London, July 4 (IANS) Asset managers have started their detachment from London following Britain’s historic vote to leave the European Union (EU), with fund companies finalising plans to reduce their reliance on the capital city.
M&G, Columbia Threadneedle, Legg Mason, Fidelity International and T Rowe Price have all outlined intentions to move staff out of London or set up fund ranges in neighbouring EU countries in fear of being locked out of European fundraising, the Financial Times reported on Sunday.

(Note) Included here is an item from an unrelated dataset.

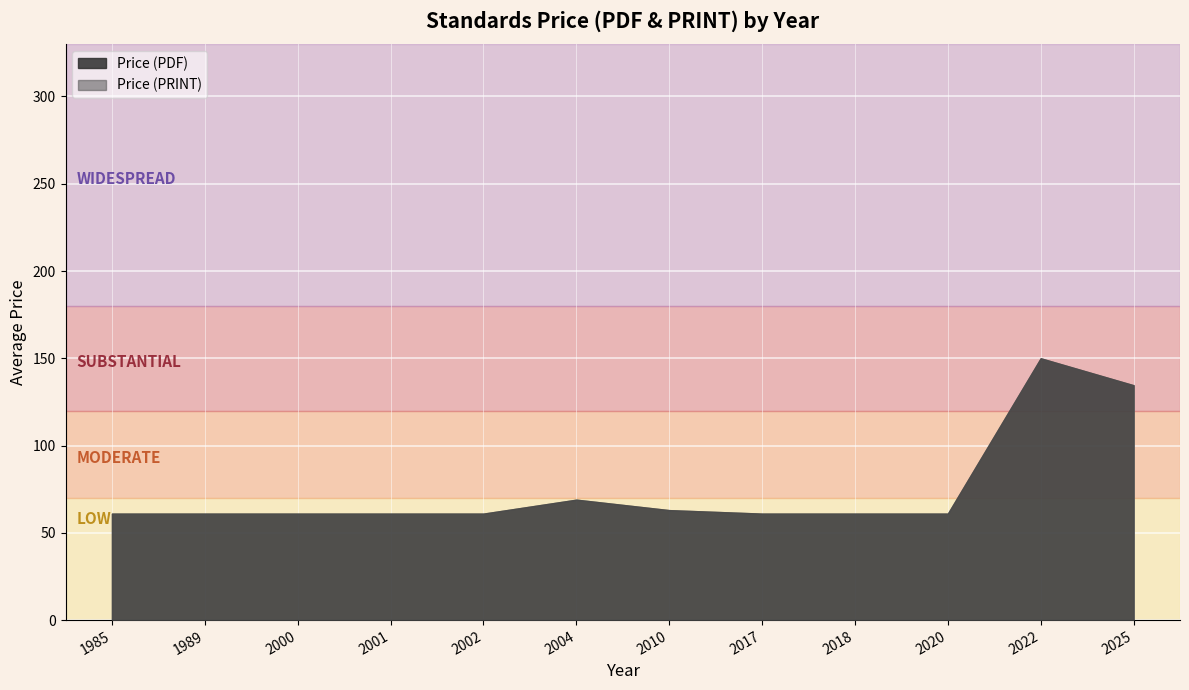

At 2000, list the series in order from smallest to largest.

Price (PDF), Price (PRINT)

No asset manager has yet announced it will shift its headquarters away from the city but the retreat has prompted the Investment Association, the London-based trade body for Britain-based asset managers, to hold a special meeting with its members on Tuesday to tackle the fallout from the vote.
Investment companies based in the UK manage 5.5 trillion pounds of assets and employ 35,000 people. Another 25,000 staff work for related entities.
Fidelity International, which opened its office in London in 1973 and manages 190 billion pounds of assets, has announced it will move 100 staff to Ireland but said the shift was planned before the UK referendum result. It already employs 65 staff in Dublin.
“London has a lot to lose and although it is too early to properly assess what damage the Out vote might have on the city, it is clear people have started making plans to do business elsewhere. Rival centres are on high alert,” the chief executive of a large UK-based asset manager said.
On June 24, Britain voted to exit the EU in a historic referendum after being a member of the bloc since 1973.
It is the first nation to exit the now 27-member bloc.